-- Problem to work on --
State how many lines in the following entries hold the word "VLookup". The reply is that number only.

***

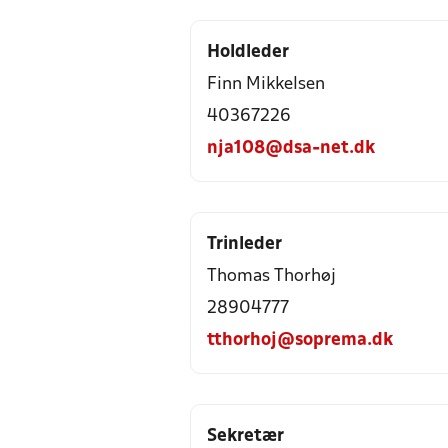
Holdleder
Finn Mikkelsen
40367226
nja108@dsa-net.dk
Trinleder
Thomas Thorhøj
28904777
tthorhoj@soprema.dk
Sekretær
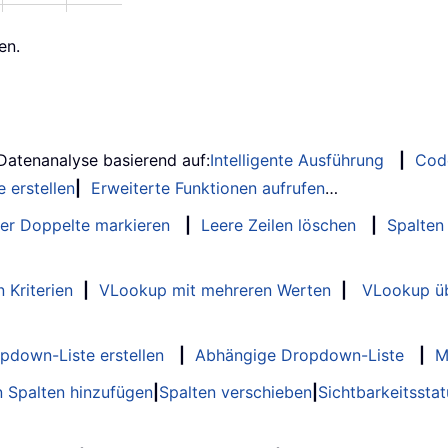
en.
 Datenanalyse basierend auf:
Intelligente Ausführung
|
Cod
 erstellen
|
Erweiterte Funktionen aufrufen
…
er Doppelte markieren
|
Leere Zeilen löschen
|
Spalten
 Kriterien
|
VLookup mit mehreren Werten
|
VLookup üb
opdown-Liste erstellen
|
Abhängige Dropdown-Liste
|
M
 Spalten hinzufügen
|
Spalten verschieben
|
Sichtbarkeitssta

***

-- Completed exercise --
2